Travel rental companies are a niche sub-segment within the travel services businesses. The power of mobility has touched almost every industry vertical, and the travel industry is not one to be left out.
The industry is awash with a multitude of off-the-shelf travel apps that target both the end-user, as well as online travel agencies (OTAs). For the end-user, such general purpose mobile apps provide interesting features such as trip details, itineraries, travel guides, offline maps, trip journals, etc. While such apps have taken off amongst users, the reality is not the same with apps developed for travel agencies, more so for automobile rental companies.
Travel rental apps from developed by general purpose mobile application development company suffer from a common design flaw: they are typically designed more as reservation engines, and not as a vehicle for engaging with their customers. The outcome of this flaw is evident when we look at the ratings of these apps: they are all overwhelmingly negative, with customers commenting that they have limited functionality.
While a reservation engine is a fundamental building block to developing a travel rental app, it needs to do more than just enable reservations. For instance, National Car wanted to create a ‘rental tracker’ for its top customers identified based on their volume of rental usage. It brought together what it called its ‘Emerald Club’ of customers, and displayed mock-ups of its mobile app, which enabled them to:
(a) Make a reservation and check it online through their app
(b) Get directions to the rental lot
(c) View a ‘virtual aisle’ of available rental inventory in a given location
Once customers have chosen their rental vehicle using this app, it morphs into in-rental mode. In this mode, it enables users to view their rewards balance, available discounts and payment information. Users also get a reminder with directions back to the rental lot a day before their cars are due back. The app also includes common features like roadside assistance.
The benefits of custom app development are quite revealing to National Car. The outcomes for another player in the rental car industry, ZipCar, which operates around a completely different business model are equally revealing.
ZipCar is a pioneer in the rent-by-the-hour, pay-as-you-go car sharing business model. They allow customers to book rentals through their mobiles, and return the vehicles to a home spot, which is typically a side street in a particular neighbourhood. This is in contrast to bigger car rental companies which expect users to return the cars to a central rental parking lot. At their fleet control centers, operators can keep track of vehicle demand, driver reservations, and car maintenance schedules using home-grown software.

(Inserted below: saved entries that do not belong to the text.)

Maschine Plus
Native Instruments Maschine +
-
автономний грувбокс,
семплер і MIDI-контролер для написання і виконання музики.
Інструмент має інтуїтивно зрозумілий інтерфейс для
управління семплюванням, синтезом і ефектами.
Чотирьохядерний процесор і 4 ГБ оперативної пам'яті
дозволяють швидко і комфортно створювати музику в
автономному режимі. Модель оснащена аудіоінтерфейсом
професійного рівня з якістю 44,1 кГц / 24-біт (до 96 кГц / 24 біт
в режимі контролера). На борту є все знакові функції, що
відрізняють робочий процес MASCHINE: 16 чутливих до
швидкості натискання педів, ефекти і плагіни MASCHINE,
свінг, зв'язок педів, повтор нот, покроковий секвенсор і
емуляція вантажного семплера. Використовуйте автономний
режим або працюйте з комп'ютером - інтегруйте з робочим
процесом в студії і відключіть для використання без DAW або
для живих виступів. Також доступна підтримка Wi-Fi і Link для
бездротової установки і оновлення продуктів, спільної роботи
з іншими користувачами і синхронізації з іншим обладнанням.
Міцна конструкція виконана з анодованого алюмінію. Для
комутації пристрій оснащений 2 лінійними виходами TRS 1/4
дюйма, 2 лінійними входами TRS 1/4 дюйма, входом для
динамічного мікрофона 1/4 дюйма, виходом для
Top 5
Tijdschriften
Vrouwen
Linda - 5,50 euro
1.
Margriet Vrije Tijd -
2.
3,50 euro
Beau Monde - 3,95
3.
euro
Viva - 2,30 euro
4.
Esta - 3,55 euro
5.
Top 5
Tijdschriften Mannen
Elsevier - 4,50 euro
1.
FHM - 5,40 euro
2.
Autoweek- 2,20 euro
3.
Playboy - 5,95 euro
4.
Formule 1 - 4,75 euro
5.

Zipcar’s app for the iPhone has been downloaded by 400,000 people, who use it to locate the nearest available car and even honk its horn. That has made it much easier for customers to find cars wherever and whenever they want one. Now the company has expanded to 55 cities and 225 college campuses in the U.S., Canada, and the U.K.
What the two examples of National Car and ZipCar show is that in the automobile rental business, there is no such thing as a one-size-fits all approach that could address their mobile app development needs. The functionality of the mobile app needs to mirror the business model as closely as possible, while still making use of common frameworks. In both the examples above, the apps included a reservation engine (even the reservation engine had subtle variations), but once reservations were done, how the apps engaged with their customers was completely different. This difference in functionality could be achieved only with custom app development.